__Stored data__

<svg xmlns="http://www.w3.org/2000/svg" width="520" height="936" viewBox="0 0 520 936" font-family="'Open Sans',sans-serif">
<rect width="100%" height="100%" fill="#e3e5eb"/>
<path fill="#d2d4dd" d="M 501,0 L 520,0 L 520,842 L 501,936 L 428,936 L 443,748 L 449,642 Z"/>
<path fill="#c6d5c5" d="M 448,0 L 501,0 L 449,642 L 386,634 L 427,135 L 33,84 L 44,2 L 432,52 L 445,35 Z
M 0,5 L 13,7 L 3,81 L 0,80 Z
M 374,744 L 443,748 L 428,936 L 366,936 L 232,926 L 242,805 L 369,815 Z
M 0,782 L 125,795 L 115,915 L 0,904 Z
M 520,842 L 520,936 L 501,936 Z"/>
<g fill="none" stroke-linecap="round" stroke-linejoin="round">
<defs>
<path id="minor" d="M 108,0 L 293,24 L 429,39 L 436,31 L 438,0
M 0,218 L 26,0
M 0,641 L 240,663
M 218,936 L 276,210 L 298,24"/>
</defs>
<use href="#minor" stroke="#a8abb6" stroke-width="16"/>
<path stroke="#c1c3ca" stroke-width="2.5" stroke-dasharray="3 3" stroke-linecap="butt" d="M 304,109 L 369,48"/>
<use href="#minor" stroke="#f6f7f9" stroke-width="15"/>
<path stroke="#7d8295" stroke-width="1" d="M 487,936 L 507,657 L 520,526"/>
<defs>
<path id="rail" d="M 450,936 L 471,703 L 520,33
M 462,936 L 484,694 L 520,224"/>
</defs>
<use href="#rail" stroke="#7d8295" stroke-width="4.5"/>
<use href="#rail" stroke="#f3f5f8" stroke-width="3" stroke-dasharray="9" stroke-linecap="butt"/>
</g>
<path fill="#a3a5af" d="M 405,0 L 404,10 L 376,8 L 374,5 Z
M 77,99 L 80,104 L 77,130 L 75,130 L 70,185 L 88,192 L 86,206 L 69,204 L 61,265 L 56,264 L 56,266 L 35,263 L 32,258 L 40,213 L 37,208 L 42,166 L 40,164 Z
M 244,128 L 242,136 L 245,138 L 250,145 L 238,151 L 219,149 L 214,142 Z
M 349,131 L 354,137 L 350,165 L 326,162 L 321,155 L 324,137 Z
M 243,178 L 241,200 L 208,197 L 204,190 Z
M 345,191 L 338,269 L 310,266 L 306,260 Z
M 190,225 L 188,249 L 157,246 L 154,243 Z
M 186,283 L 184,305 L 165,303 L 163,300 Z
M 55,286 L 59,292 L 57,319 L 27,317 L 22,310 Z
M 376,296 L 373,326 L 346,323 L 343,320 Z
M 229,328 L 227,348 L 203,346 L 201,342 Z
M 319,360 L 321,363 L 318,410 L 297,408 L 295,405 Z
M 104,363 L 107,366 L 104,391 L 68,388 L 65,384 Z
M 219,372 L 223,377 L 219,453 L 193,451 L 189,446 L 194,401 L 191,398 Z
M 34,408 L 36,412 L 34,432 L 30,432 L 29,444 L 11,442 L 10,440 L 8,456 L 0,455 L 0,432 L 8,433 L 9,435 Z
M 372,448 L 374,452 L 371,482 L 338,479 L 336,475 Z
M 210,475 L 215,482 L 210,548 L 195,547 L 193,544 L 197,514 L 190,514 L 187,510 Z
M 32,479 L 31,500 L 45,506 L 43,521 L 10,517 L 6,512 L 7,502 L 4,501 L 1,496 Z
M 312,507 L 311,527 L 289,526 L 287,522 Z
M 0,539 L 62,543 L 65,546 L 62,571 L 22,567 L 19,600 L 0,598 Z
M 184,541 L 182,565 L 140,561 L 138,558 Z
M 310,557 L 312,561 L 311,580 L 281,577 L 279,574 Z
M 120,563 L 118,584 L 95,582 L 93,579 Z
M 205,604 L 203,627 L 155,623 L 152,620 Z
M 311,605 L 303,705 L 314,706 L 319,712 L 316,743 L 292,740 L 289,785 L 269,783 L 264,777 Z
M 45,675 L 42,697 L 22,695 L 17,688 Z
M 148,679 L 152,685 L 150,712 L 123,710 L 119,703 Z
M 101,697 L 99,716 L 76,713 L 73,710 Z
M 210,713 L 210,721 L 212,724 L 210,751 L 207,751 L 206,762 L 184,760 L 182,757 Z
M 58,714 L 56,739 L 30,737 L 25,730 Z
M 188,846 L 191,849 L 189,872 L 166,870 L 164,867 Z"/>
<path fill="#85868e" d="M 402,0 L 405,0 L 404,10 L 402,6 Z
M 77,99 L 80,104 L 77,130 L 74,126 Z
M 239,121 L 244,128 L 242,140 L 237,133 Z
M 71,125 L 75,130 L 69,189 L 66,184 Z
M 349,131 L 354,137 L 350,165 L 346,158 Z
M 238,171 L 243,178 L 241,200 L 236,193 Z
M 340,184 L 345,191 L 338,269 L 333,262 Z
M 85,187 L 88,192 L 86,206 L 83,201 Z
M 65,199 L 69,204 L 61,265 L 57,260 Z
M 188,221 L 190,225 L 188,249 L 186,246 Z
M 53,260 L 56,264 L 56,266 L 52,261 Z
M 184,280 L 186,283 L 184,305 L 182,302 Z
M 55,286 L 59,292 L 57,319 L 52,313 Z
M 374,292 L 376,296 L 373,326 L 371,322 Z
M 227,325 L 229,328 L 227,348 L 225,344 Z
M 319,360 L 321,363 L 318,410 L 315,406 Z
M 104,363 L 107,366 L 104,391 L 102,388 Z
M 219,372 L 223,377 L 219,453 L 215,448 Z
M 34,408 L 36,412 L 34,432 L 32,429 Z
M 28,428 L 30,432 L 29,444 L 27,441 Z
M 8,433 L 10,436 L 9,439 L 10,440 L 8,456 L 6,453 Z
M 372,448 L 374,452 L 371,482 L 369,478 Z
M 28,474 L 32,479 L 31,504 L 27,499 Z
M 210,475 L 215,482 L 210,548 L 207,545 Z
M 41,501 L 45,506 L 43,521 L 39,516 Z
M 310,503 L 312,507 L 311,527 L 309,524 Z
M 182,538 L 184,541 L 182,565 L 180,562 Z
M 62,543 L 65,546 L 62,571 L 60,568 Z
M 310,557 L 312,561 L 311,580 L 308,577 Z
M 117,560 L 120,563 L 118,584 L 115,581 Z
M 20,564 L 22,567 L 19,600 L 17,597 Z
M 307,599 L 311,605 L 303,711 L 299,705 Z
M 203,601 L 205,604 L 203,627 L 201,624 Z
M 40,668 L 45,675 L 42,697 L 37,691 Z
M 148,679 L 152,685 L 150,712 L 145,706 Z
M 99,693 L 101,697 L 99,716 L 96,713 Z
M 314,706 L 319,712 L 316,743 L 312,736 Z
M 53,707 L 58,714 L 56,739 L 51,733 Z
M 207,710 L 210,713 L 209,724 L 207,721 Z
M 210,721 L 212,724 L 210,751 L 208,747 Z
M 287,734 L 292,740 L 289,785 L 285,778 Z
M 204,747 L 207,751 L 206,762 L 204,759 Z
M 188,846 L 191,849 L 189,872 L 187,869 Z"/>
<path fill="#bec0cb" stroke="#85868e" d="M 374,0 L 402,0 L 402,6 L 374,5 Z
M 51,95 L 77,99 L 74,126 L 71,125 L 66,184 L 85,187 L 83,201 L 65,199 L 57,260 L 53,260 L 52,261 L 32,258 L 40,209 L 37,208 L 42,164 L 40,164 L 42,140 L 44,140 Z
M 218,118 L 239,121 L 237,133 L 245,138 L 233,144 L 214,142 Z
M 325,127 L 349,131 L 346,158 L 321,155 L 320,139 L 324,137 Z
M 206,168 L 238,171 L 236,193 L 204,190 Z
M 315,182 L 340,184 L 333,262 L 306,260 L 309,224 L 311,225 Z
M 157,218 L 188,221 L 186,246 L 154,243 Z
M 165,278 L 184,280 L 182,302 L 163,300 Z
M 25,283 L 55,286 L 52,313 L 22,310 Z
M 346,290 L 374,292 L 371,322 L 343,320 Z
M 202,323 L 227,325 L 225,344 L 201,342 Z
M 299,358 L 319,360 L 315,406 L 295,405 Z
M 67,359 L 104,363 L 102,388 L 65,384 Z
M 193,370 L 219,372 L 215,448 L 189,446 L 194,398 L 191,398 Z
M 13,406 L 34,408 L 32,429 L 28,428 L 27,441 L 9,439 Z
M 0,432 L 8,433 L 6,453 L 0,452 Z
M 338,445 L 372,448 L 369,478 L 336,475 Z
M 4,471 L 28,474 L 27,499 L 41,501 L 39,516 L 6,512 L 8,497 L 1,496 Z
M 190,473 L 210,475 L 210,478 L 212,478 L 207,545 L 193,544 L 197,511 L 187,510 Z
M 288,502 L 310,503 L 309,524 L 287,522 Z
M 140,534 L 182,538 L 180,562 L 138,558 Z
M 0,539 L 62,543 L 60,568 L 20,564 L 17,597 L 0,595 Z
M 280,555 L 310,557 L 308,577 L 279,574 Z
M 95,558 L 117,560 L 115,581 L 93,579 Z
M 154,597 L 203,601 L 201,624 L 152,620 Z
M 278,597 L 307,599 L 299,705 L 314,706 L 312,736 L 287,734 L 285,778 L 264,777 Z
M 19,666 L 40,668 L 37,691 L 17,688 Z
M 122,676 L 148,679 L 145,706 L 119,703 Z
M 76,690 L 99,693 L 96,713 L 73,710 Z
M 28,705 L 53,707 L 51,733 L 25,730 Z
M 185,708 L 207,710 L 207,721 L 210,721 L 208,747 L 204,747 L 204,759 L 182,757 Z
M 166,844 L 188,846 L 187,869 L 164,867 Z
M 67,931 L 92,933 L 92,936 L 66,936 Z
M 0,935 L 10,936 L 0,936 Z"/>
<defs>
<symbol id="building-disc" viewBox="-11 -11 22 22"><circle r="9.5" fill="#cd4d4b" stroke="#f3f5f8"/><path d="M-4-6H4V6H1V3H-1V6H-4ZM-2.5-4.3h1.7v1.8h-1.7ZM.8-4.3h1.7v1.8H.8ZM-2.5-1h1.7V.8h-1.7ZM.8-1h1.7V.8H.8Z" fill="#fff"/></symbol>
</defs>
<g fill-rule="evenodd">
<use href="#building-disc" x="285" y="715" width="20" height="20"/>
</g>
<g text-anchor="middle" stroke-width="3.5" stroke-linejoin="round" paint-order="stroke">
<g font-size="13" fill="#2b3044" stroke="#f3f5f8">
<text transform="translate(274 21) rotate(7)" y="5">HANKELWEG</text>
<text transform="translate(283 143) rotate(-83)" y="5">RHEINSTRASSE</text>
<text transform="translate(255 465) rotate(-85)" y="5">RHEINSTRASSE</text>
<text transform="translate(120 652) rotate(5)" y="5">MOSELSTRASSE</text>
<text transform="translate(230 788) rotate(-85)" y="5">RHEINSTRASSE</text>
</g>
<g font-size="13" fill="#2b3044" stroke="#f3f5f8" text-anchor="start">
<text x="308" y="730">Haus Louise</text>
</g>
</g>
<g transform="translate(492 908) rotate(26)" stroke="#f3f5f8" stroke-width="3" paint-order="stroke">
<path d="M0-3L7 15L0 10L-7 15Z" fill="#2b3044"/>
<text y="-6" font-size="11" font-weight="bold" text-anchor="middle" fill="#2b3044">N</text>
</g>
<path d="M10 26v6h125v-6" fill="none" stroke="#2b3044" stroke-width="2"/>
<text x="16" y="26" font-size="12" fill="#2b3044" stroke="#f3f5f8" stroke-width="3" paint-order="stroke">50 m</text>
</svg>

__AIM OF THE TASK__
Wherever the string "middle" appears in the records, copy the whole line.

__RESPONSE__
<g text-anchor="middle" stroke-width="3.5" stroke-linejoin="round" paint-order="stroke">
<text y="-6" font-size="11" font-weight="bold" text-anchor="middle" fill="#2b3044">N</text>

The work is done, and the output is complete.